RECORDS SUPPLIED:

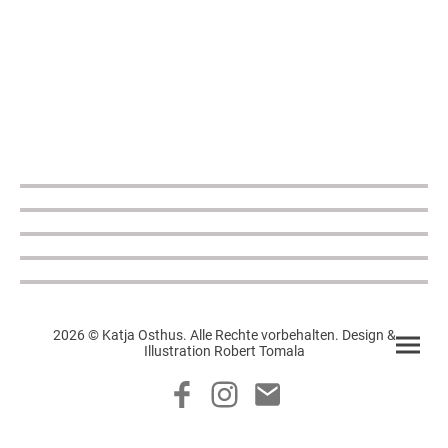
2026 © Katja Osthus. Alle Rechte vorbehalten. Design &
Illustration Robert Tomala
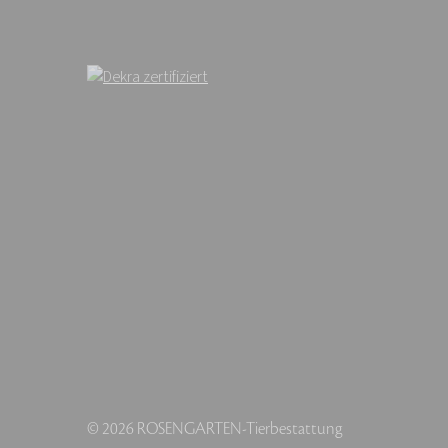
© 2026 ROSENGARTEN-Tierbestattung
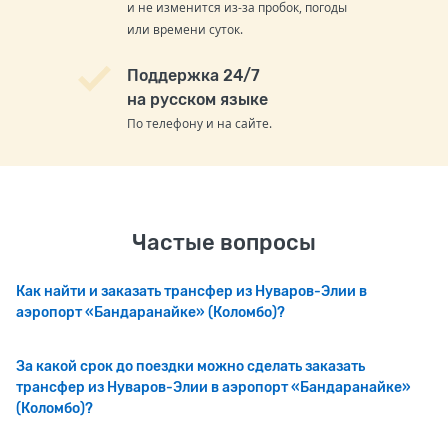
и не изменится из-за пробок, погоды
или времени суток.
Поддержка 24/7
на русском языке
По телефону и на сайте.
Частые вопросы
Как найти и заказать трансфер из Нуваров-Элии в
аэропорт «Бандаранайке» (Коломбо)?
За какой срок до поездки можно сделать заказать
трансфер из Нуваров-Элии в аэропорт «Бандаранайке»
(Коломбо)?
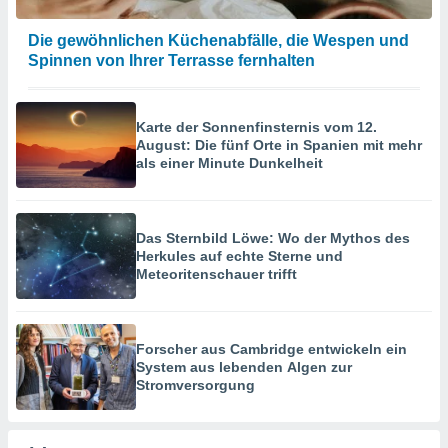
Die gewöhnlichen Küchenabfälle, die Wespen und
Spinnen von Ihrer Terrasse fernhalten
Karte der Sonnenfinsternis vom 12.
August: Die fünf Orte in Spanien mit mehr
als einer Minute Dunkelheit
Das Sternbild Löwe: Wo der Mythos des
Herkules auf echte Sterne und
Meteoritenschauer trifft
Forscher aus Cambridge entwickeln ein
System aus lebenden Algen zur
Stromversorgung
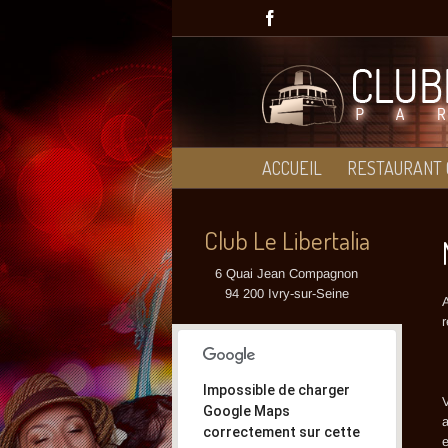
Passer
Facebook
au
contenu
ACCUEIL
RESTAURANT 
Club Le Libertalia
6 Quai Jean Compagnon
94 200 Ivry-sur-Seine
A
r
Impossible de charger
Google Maps
a
correctement sur cette
e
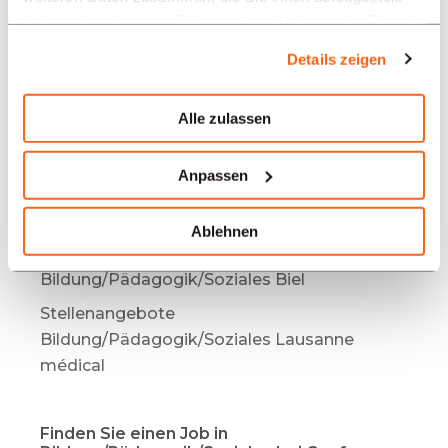
haben oder die sie im Rahmen Ihrer Nutzung der Dienste
gesammelt haben.
TYPE
Details zeigen
Alle zulassen
SPRACHE
Anpassen
Bildung/Pädagogik/Soziales
Angebote in anderen Regionen:
Ablehnen
Stellenangebote
Bildung/Pädagogik/Soziales Biel
Stellenangebote
Bildung/Pädagogik/Soziales Lausanne
médical
Finden Sie einen Job in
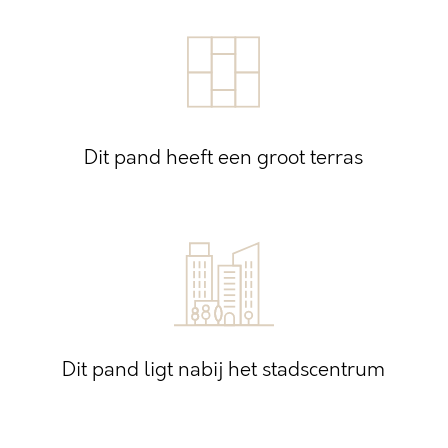
Dit pand heeft een groot terras
Dit pand ligt nabij het stadscentrum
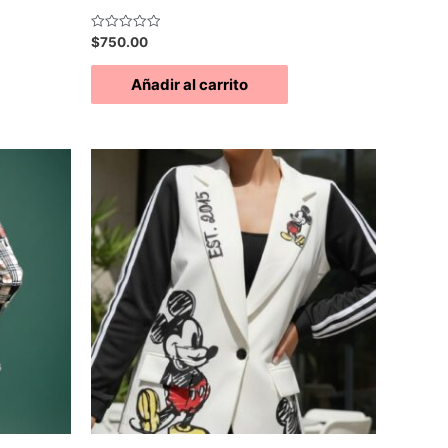
Valorado
$
750.00
con
0
de
Añadir al carrito
5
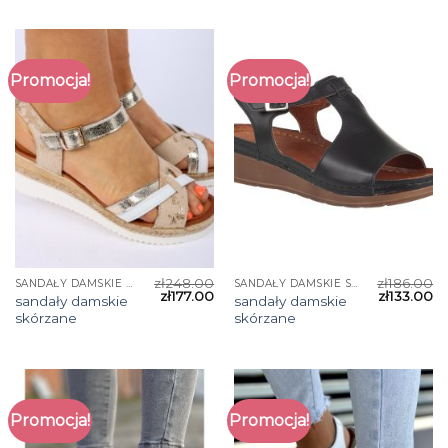
Promocja!
Promocja!
zł
248.00
zł
186.00
SANDAŁY DAMSKIE SKÓRZANE
SANDAŁY DAMSKIE SKÓRZANE
zł
177.00
zł
133.00
sandały damskie
sandały damskie
skórzane
skórzane
Promocja!
Promocja!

EXERCISE REQUIREMENTS: Reproduce the whole listing above with "Jobangebote" substituted for every occurrence of "Stellenangebote", leaving all other text unchanged. Omit the pictures from your answer.

SOLUTION TO THE EXERCISE:
2026 © Katja Osthus. Alle Rechte vorbehalten. Design &
Illustration Robert Tomala
© 2026 ROSENGARTEN-Tierbestattung
и не изменится из-за пробок, погоды
или времени суток.
Поддержка 24/7
на русском языке
По телефону и на сайте.
Частые вопросы
Как найти и заказать трансфер из Нуваров-Элии в
аэропорт «Бандаранайке» (Коломбо)?
За какой срок до поездки можно сделать заказать
трансфер из Нуваров-Элии в аэропорт «Бандаранайке»
(Коломбо)?
Die gewöhnlichen Küchenabfälle, die Wespen und
Spinnen von Ihrer Terrasse fernhalten
Karte der Sonnenfinsternis vom 12.
August: Die fünf Orte in Spanien mit mehr
als einer Minute Dunkelheit
Das Sternbild Löwe: Wo der Mythos des
Herkules auf echte Sterne und
Meteoritenschauer trifft
Forscher aus Cambridge entwickeln ein
System aus lebenden Algen zur
Stromversorgung
Passer
Facebook
au
contenu
ACCUEIL
RESTAURANT 
Club Le Libertalia
6 Quai Jean Compagnon
94 200 Ivry-sur-Seine
A
r
Impossible de charger
Google Maps
a
correctement sur cette
e
haben oder die sie im Rahmen Ihrer Nutzung der Dienste
gesammelt haben.
TYPE
Details zeigen
Alle zulassen
SPRACHE
Anpassen
Bildung/Pädagogik/Soziales
Angebote in anderen Regionen:
Ablehnen
Jobangebote
Bildung/Pädagogik/Soziales Biel
Jobangebote
Bildung/Pädagogik/Soziales Lausanne
médical
Finden Sie einen Job in
Dit pand heeft een groot terras
Dit pand ligt nabij het stadscentrum
Valorado
$
750.00
con
0
de
Añadir al carrito
5
Promocja!
Promocja!
zł
248.00
zł
186.00
SANDAŁY DAMSKIE SKÓRZANE
SANDAŁY DAMSKIE SKÓRZANE
zł
177.00
zł
133.00
sandały damskie
sandały damskie
skórzane
skórzane
Promocja!
Promocja!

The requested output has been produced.